The Code provides for the appointment of an interpreter when a person who does not speak Italian is to be questioned. The assumption, therefore, is that the language of the trial (and of the trial judge) is Italian.
Costs for interpreters' fees should be reimbursed and are charged to the requesting judicial authority (see Article 18).
As for the procedure under Article 17, see point 6. The language of the hearing should be that of the requesting State. Therefore, reference should be made to the law of the requesting State to determine who is responsible for appointing the interpreter(s). In this case, the competent authority for authorising the direct taking of evidence could ask for information regarding the appointment of the interpreter.
Article 250 of the Code of Civil Procedure provides that the court officer, at the request of the interested party, should inform the witnesses that they must appear at a certain place, on a certain date and at a certain time and inform them of the judge who will be taking the evidence and the trial in which they will be questioned. Article 103 of the implementing provisions of the Code of Civil Procedure states that witnesses must be informed at least seven days before the hearing for which they have been summoned to appear.
The rules governing the questioning of witnesses are envisaged by Articles 244-257 bis of the Code of Civil Procedure and by Articles 102-108 of its implementing provisions.
The costs of videoconferencing performed under Article 4 (indirect evidence), as provided for by Article 10(4), are reimbursed at the request of the requested authority, as envisaged by Article 18(2).
This obligation concerning reimbursement is not envisaged for the direct taking of evidence through videoconferencing by the foreign authority, under Article 17.
It is the responsibility of the requesting authority to inform the person being questioned that the evidence will be taken on a voluntary basis; under Article 17 this condition is one of the factors on which the authorisation for the direct taking of evidence is based.
However, the rules do not provide for any similar obligation on the part of the requested judicial authority.

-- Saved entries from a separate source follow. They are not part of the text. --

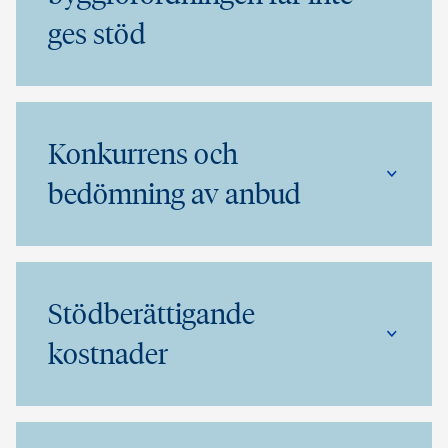
ges stöd
Konkurrens och
bedömning av anbud
Stödberättigande
kostnader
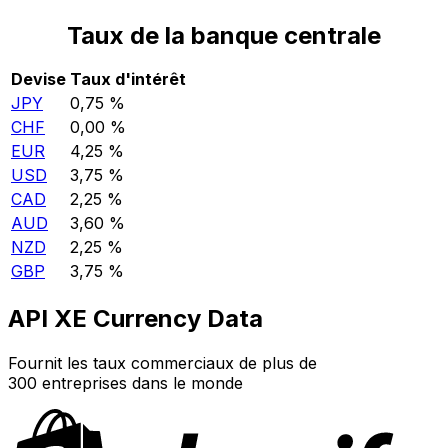
Taux de la banque centrale
Devise
Taux d'intérêt
JPY
0,75 %
CHF
0,00 %
EUR
4,25 %
USD
3,75 %
CAD
2,25 %
AUD
3,60 %
NZD
2,25 %
GBP
3,75 %
API XE Currency Data
Fournit les taux commerciaux de plus de
300 entreprises dans le monde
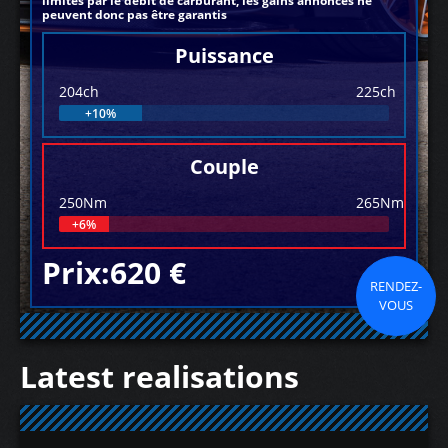
limités par le débit de carburant, les gains annoncés ne
peuvent donc pas être garantis
Puissance
204ch
225ch
+10%
Couple
250Nm
265Nm
+6%
Prix:620 €
RENDEZ-
VOUS
Latest realisations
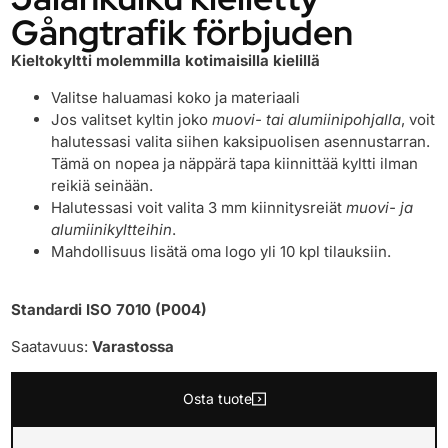
Gångtrafik förbjuden
Kieltokyltti molemmilla kotimaisilla kielillä
Valitse haluamasi koko ja materiaali
Jos valitset kyltin joko
muovi- tai alumiinipohjalla
, voit
halutessasi valita siihen kaksipuolisen asennustarran.
Tämä on nopea ja näppärä tapa kiinnittää kyltti ilman
reikiä seinään.
Halutessasi voit valita 3 mm kiinnitysreiät
muovi- ja
alumiinikyltteihin
.
Mahdollisuus lisätä oma logo yli 10 kpl tilauksiin.
Standardi ISO 7010 (P004)
Saatavuus:
Varastossa
Osta tuote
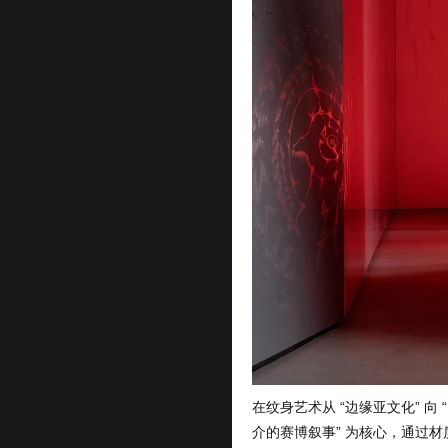
在纹身艺术从 “边缘亚文化” 向
介的赛博叙事” 为核心，通过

In general, the requesting authority carrying out the videoconferencing is responsible for verifying the identity of the witness under Article 17. In the case of indirect evidence, where the hearing of witnesses is concerned, the verification of the witness's identity is governed by Article 252 of the Code of Civil Procedure, according to which: ‘The examining judge shall ask the witness to state their name, surname, father's name, age and occupation and shall invite the witness to state whether they have any family relationship […] with the parties, or an interest in the trial’. Identification takes place after the taking of the oath, governed by Article 251 of the Code of Civil Procedure. In practice, the examining judge also asks the witness for an identity document and has the details entered in the record of the proceedings.
As regards the parties to be questioned, if a special attorney is involved then a special power of attorney is also required.
As regards the procedure referred to in Article 17, no specific rule is envisaged. It might be useful to receive information regarding the criminal relevance (for the legal system of the requesting State) of perjury or omission, which depends on the requesting State's legislation governing judicial proceedings.
The Italian Prison Administration Department, which is responsible for videoconferencing links, carries out compatibility checks with the foreign technical staff in the immediate run-up to the videoconference.
Along with the application for international judicial assistance, the requesting judicial authority should also provide – if they have it – technical information regarding the videoconferencing system used in their country and the name and phone number of a contact person, preferably a specialist technician, and the language to be used during these activities.